• [Source data]:
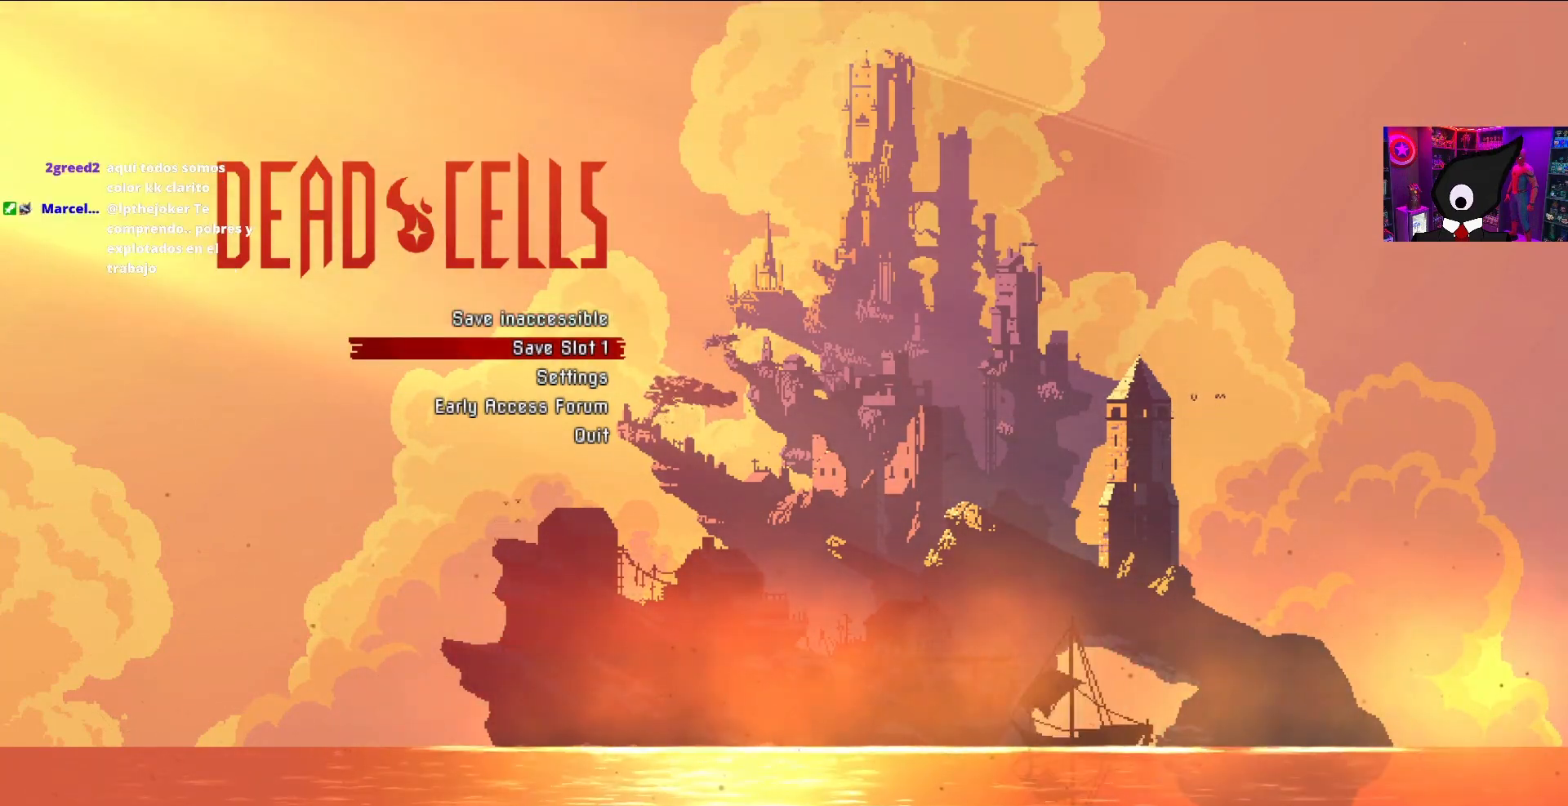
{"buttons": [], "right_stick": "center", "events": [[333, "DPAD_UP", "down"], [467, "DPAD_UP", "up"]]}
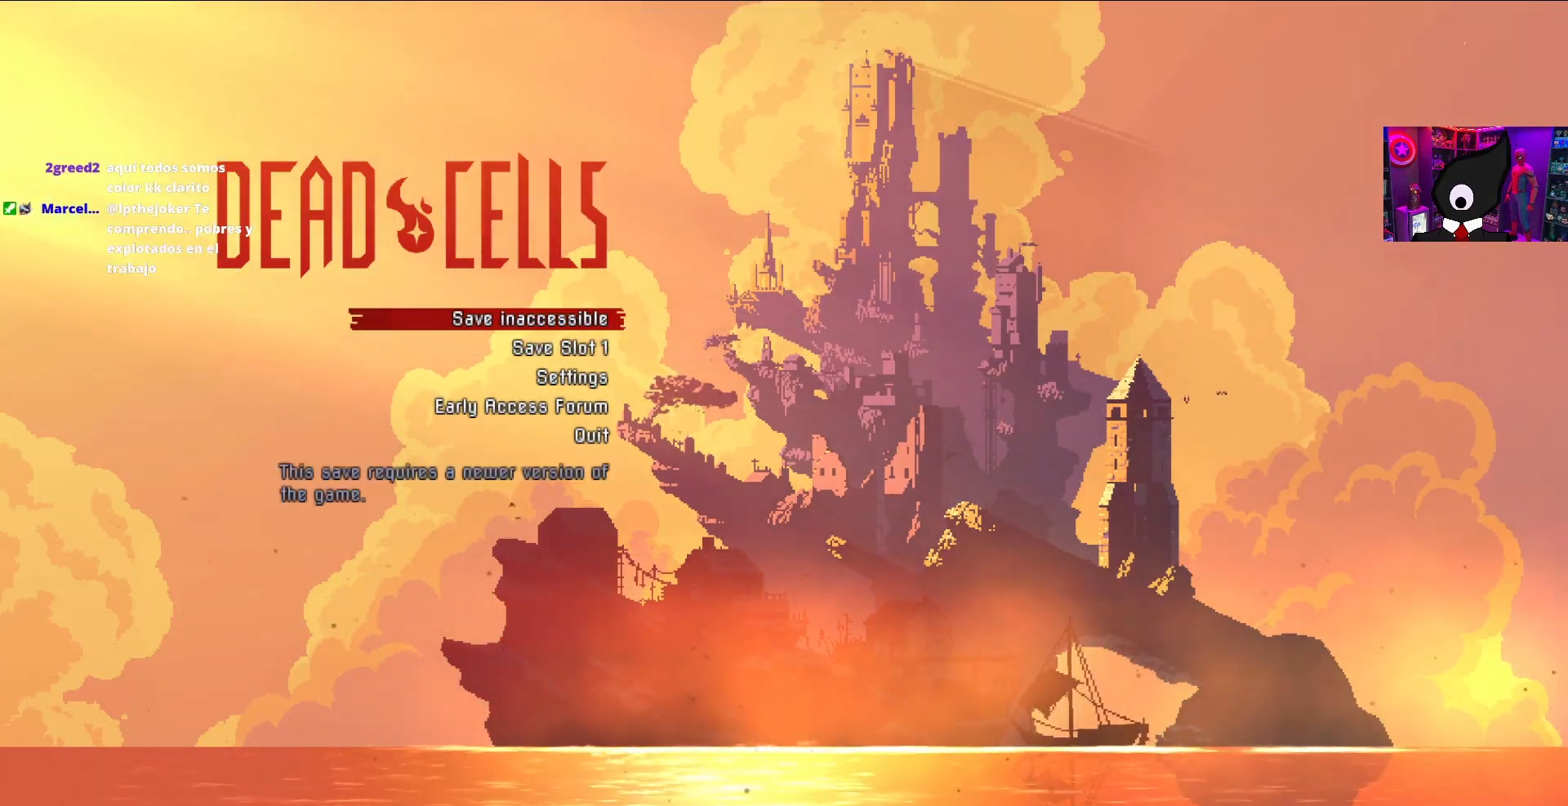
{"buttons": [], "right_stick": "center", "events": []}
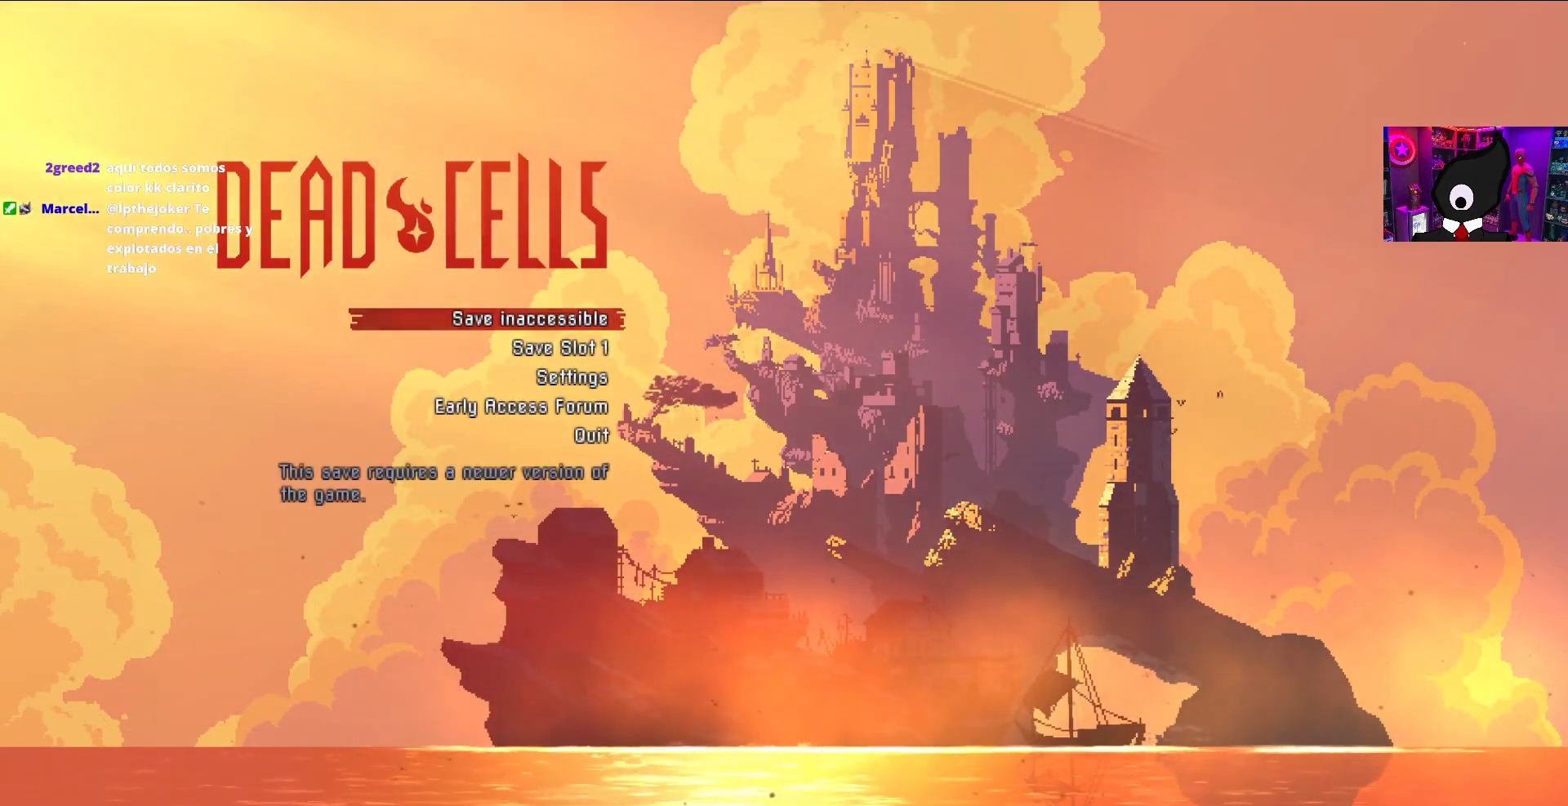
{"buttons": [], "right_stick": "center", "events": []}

• [Task statement]:
Although the material contains pictures, only the lines are to be written out, exactly as they stand.

• [Answer space]:
{"buttons": [], "right_stick": "center", "events": [[333, "DPAD_UP", "down"], [467, "DPAD_UP", "up"]]}
{"buttons": [], "right_stick": "center", "events": []}
{"buttons": [], "right_stick": "center", "events": []}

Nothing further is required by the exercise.